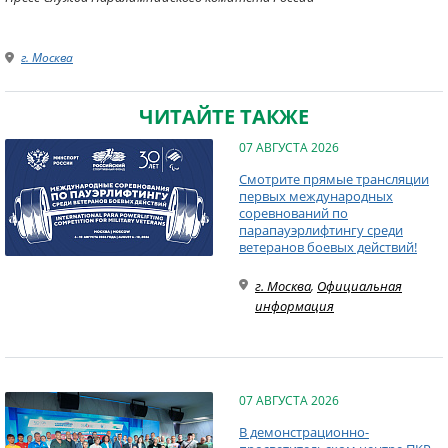
г. Москва
ЧИТАЙТЕ ТАКЖЕ
07 АВГУСТА 2026
Смотрите прямые трансляции
первых международных
соревнований по
парапауэрлифтингу среди
ветеранов боевых действий!
г. Москва
,
Официальная
информация
07 АВГУСТА 2026
В демонстрационно-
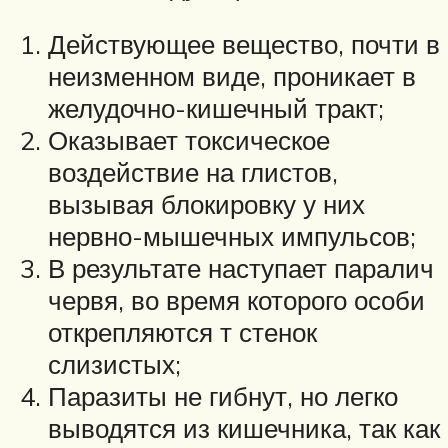
Действующее вещество, почти в
неизменном виде, проникает в
желудочно-кишечный тракт;
Оказывает токсическое
воздействие на глистов,
вызывая блокировку у них
нервно-мышечных импульсов;
В результате наступает паралич
червя, во время которого особи
открепляются т стенок
слизистых;
Паразиты не гибнут, но легко
выводятся из кишечника, так как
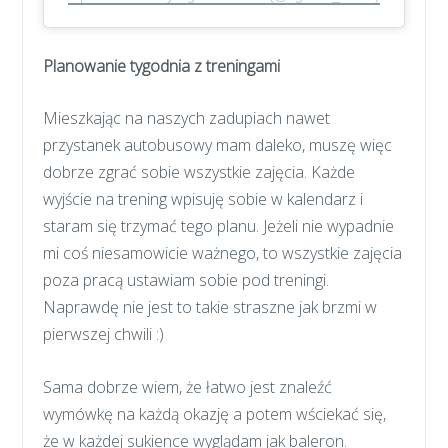
Planowanie tygodnia z treningami
Mieszkając na naszych zadupiach nawet
przystanek autobusowy mam daleko, muszę więc
dobrze zgrać sobie wszystkie zajęcia. Każde
wyjście na trening wpisuję sobie w kalendarz i
staram się trzymać tego planu. Jeżeli nie wypadnie
mi coś niesamowicie ważnego, to wszystkie zajęcia
poza pracą ustawiam sobie pod treningi.
Naprawdę nie jest to takie straszne jak brzmi w
pierwszej chwili :)
Sama dobrze wiem, że łatwo jest znaleźć
wymówkę na każdą okazję a potem wściekać się,
że w każdej sukience wyglądam jak baleron.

» **ABOUT THIS TASK**: Your reply should be the number of lines in the listing above that contain "dobrze", with nothing added.

» **EXERCISE OUTPUT**: 2